# WORK ITEM
Could you write out the line containing "510 379 4535" and all the lines below it in the data, exactly, through the final one and nothing else?

^^^^

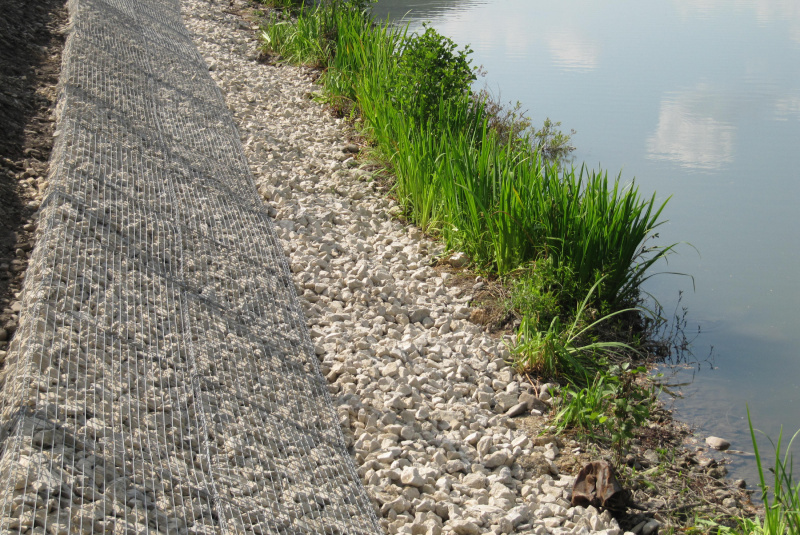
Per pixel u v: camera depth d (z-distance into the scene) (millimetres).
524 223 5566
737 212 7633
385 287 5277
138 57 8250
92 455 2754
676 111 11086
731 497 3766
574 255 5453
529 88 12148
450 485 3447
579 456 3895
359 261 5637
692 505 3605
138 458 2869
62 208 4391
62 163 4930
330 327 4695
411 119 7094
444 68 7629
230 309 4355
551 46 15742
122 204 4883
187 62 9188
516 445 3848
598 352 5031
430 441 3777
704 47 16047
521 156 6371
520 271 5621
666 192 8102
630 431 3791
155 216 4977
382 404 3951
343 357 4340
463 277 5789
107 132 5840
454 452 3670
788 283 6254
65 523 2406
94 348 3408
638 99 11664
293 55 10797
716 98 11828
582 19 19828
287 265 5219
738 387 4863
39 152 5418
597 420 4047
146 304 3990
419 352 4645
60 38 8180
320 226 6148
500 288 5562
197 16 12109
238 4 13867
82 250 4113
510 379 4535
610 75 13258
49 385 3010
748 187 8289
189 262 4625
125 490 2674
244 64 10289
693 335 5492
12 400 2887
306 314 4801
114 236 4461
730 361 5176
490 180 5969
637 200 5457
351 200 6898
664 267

^^^^

# OUTPUT
510 379 4535
610 75 13258
49 385 3010
748 187 8289
189 262 4625
125 490 2674
244 64 10289
693 335 5492
12 400 2887
306 314 4801
114 236 4461
730 361 5176
490 180 5969
637 200 5457
351 200 6898
664 267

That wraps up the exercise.